Sport : Sport im Akkord

Nach dem erfolgreichen Kongress bereitet sich Berlin auf große Ereignisse vor – und denkt an Olympia

Robert Ide /Friedhard Teuffel

Berlin - Jacques Rogge fiel es nicht schwer, die richtigen Worte zu finden. Als der Präsident des Internationalen Olympischen Komitees (IOC) nach der Organisation des Kongresses „Sportaccord“ in Berlin gefragt wurde, sagte er nur: „Exzellent.“ Dann lächelte er.

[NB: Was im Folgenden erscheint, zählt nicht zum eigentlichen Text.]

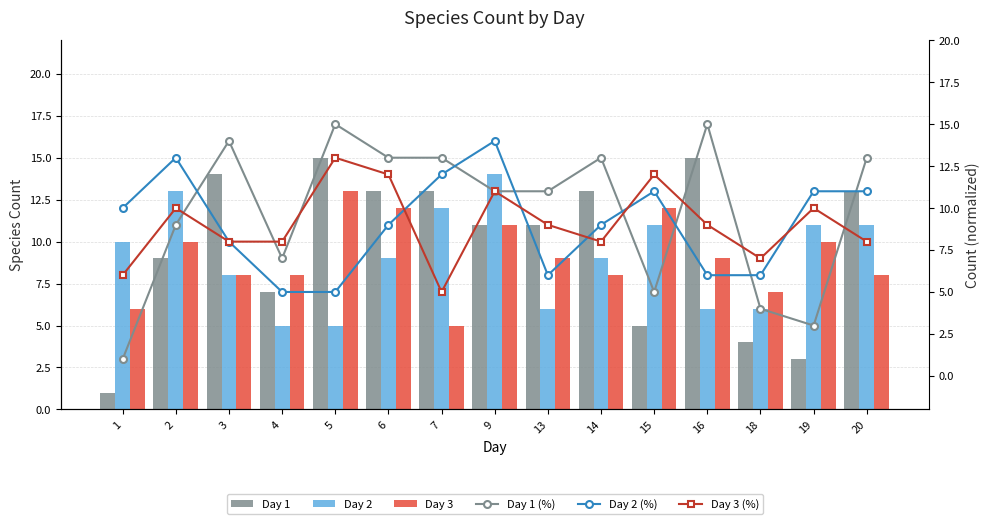

Reading left to right, transcribe all the data shown in this chart.

Day 1: 1=1	2=9	3=14	4=7	5=15	6=13	7=13	9=11	13=11	14=13	15=5	16=15	18=4	19=3	20=13
Day 2: 1=10	2=13	3=8	4=5	5=5	6=9	7=12	9=14	13=6	14=9	15=11	16=6	18=6	19=11	20=11
Day 3: 1=6	2=10	3=8	4=8	5=13	6=12	7=5	9=11	13=9	14=8	15=12	16=9	18=7	19=10	20=8
Day 1 (%): 1=1	2=9	3=14	4=7	5=15	6=13	7=13	9=11	13=11	14=13	15=5	16=15	18=4	19=3	20=13
Day 2 (%): 1=10	2=13	3=8	4=5	5=5	6=9	7=12	9=14	13=6	14=9	15=11	16=6	18=6	19=11	20=11
Day 3 (%): 1=6	2=10	3=8	4=8	5=13	6=12	7=5	9=11	13=9	14=8	15=12	16=9	18=7	19=10	20=8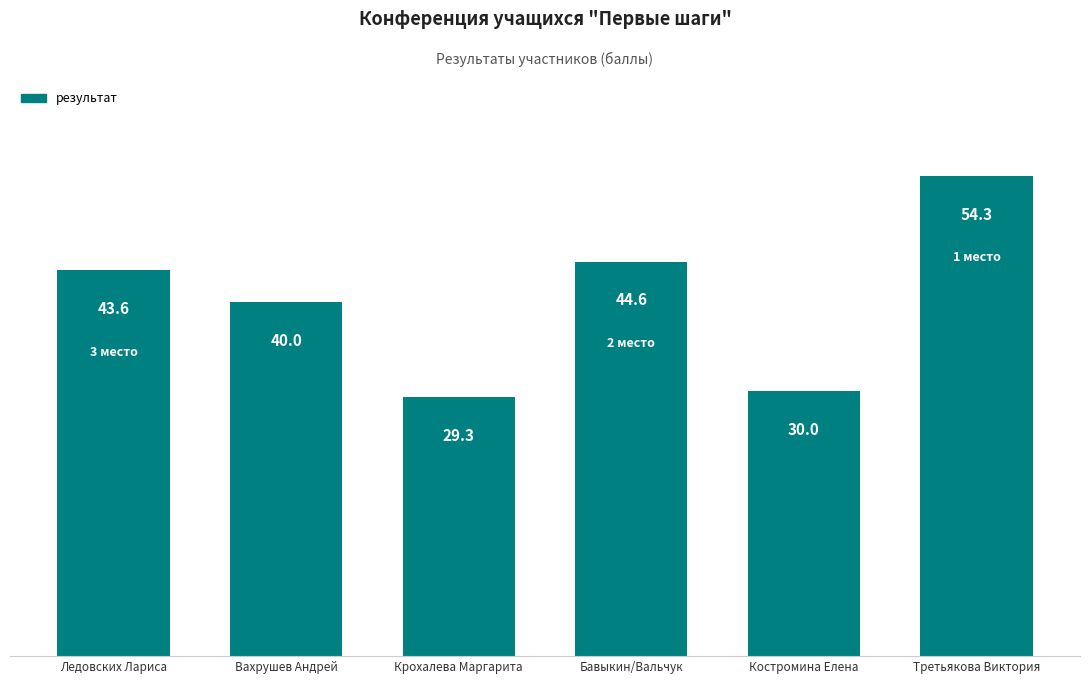

True or false: the data shows 87.8 at Третьякова Виктория.

False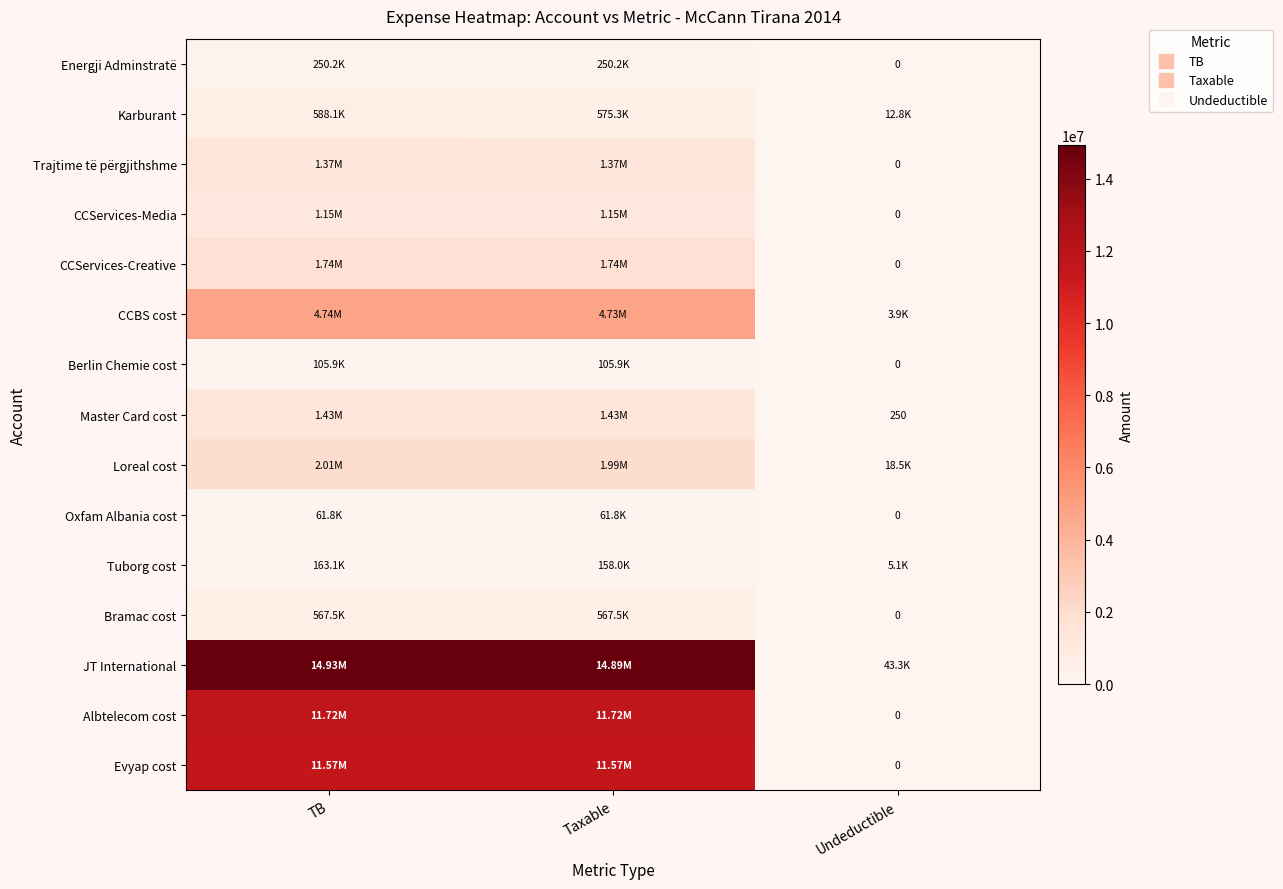

True or false: Oxfam Albania cost has a value of 0.0 at Undeductible.

True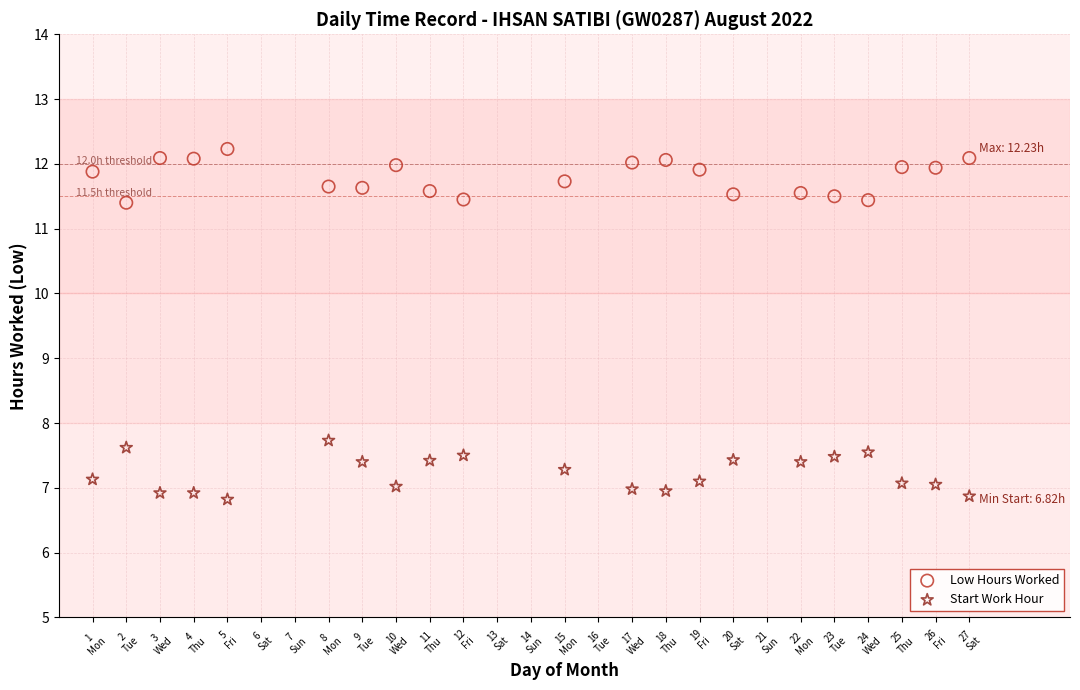

Across all series, what Y value is closest to 9?

7.7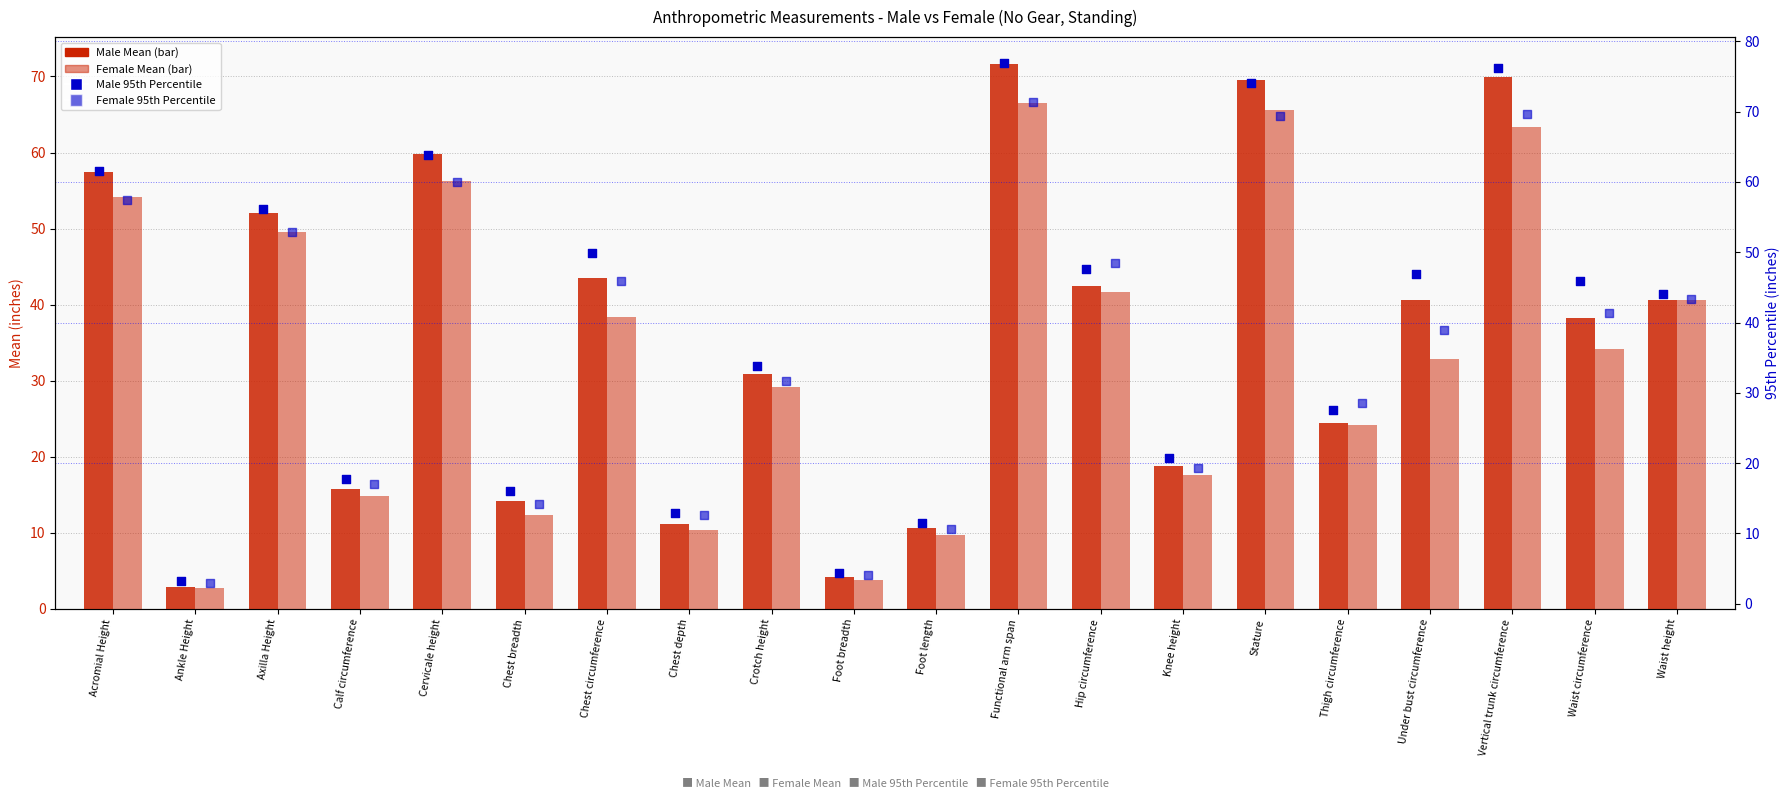

Which series contains the highest Y value?

Male 95th Percentile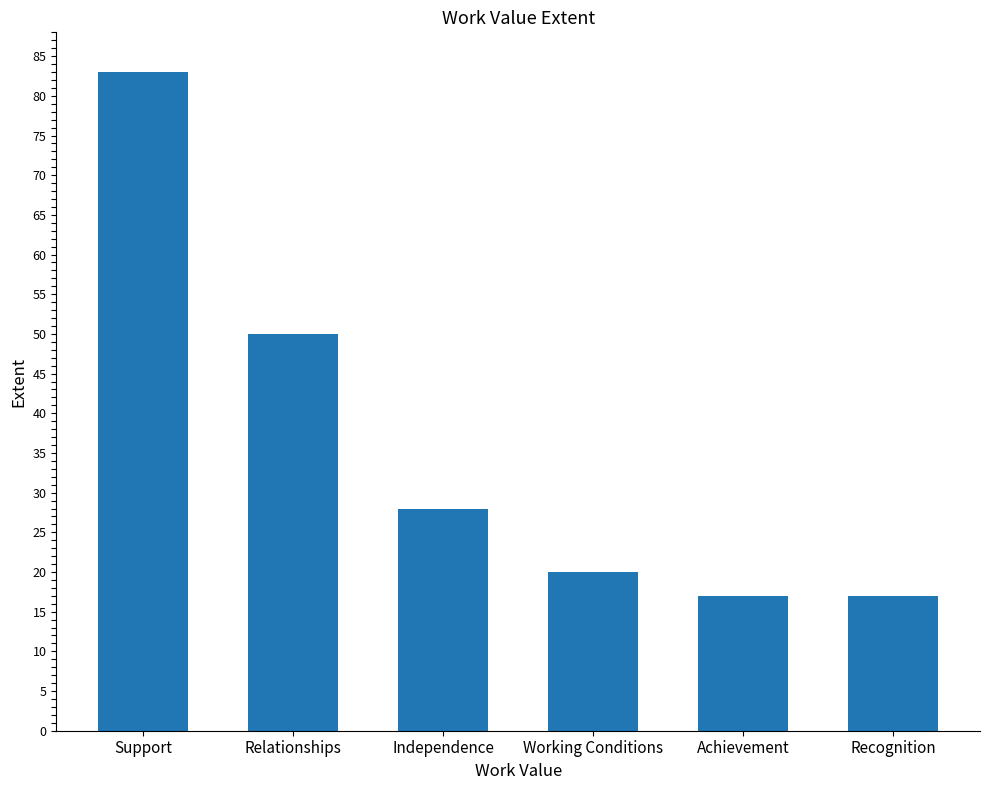

What is the change in value from Support to Independence?

-55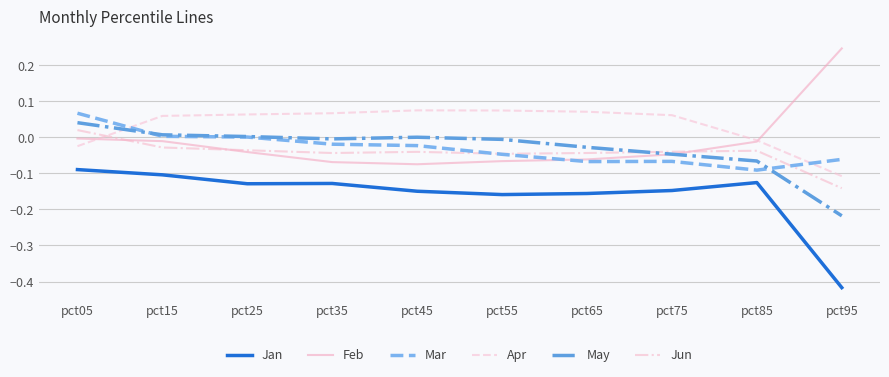

Which series ends up on top after the final intersection of Apr and May?

Apr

Fünf Tage lang haben die wichtigsten Sportfunktionäre der Welt in Berlin getagt, zeitgleich beriet das IOC über die Reformen des Olympia-Programms und den Ausrichter für die Spiele 2012. Im Hotel Interconti reihten sich Präsentationen von Sportverbänden und Sponsoren aneinander, in die Tagungsräume strömten 1000 Besucher. „Berlin hat mit dem Kongress Maßstäbe gesetzt“, lobte Klaus Steinbach, der Präsident des Nationalen Olympischen Komitees (NOK).

Am Stand von Berlin war die Freude nicht zu übersehen. „Diese Tage helfen uns in der Welt des Sports“, sagte Sportsenator Klaus Böger. Langfristig will der Senat die Stadt wieder für Olympische Spiele positionieren. Ein guter Kongress ist da nur ein Anfang. Noch ist nicht klar, ob sich eine deutsche Stadt für 2016 bewirbt. Sollte das favorisierte Paris die Spiele 2012 bekommen, wird Europa zunächst aussetzen müssen. Auch in Deutschland wäre eine Berliner Bewerbung umstritten. Hamburg hatte bei der nationalen Vorauswahl ein hervorragendes Konzept vorgelegt. „Außerdem werden wir uns frühestens im Herbst entscheiden, ob wir uns um Sommer- oder Winterspiele bewerben“, sagt NOK-Chef Steinbach.

Bis Berlin große Pläne entwickeln kann, muss es sich um die gute Organisation bereits eingeworbener Veranstaltungen kümmern. Dazu zählen vor allem die Fußball-WM 2006 und die Leichtathletik-WM 2009. Hier wurden am Rande des „Sportaccord“ erste Entscheidungen getroffen. Demnach stehen der Regierende Bürgermeister Klaus Wowereit und Leichtathletik-Chef Clemens Prokop an der Spitze des Organisationskomitees für 2009, ein Geschäftsführer soll noch berufen werden. Der Ehrenpräsident der Industrie- und Handelskammer, Werner Gegenbauer, arbeitet überraschend nicht mit – aus privaten Gründen. Gegenbauer hatte die Bewerbung maßgeblich mitgeprägt. „Meine Absage hat nichts mit der Organisation und den handelnden Personen zu tun“, sagte er. Gegenbauer hatte im Winter ein Konzept für die WM gefordert – bis jetzt gibt es allerdings noch keines.

Die Sportfunktionäre sind zufrieden abgereist. Nun muss Berlin zeigen, dass es nicht nur Kongresse gut organisieren kann.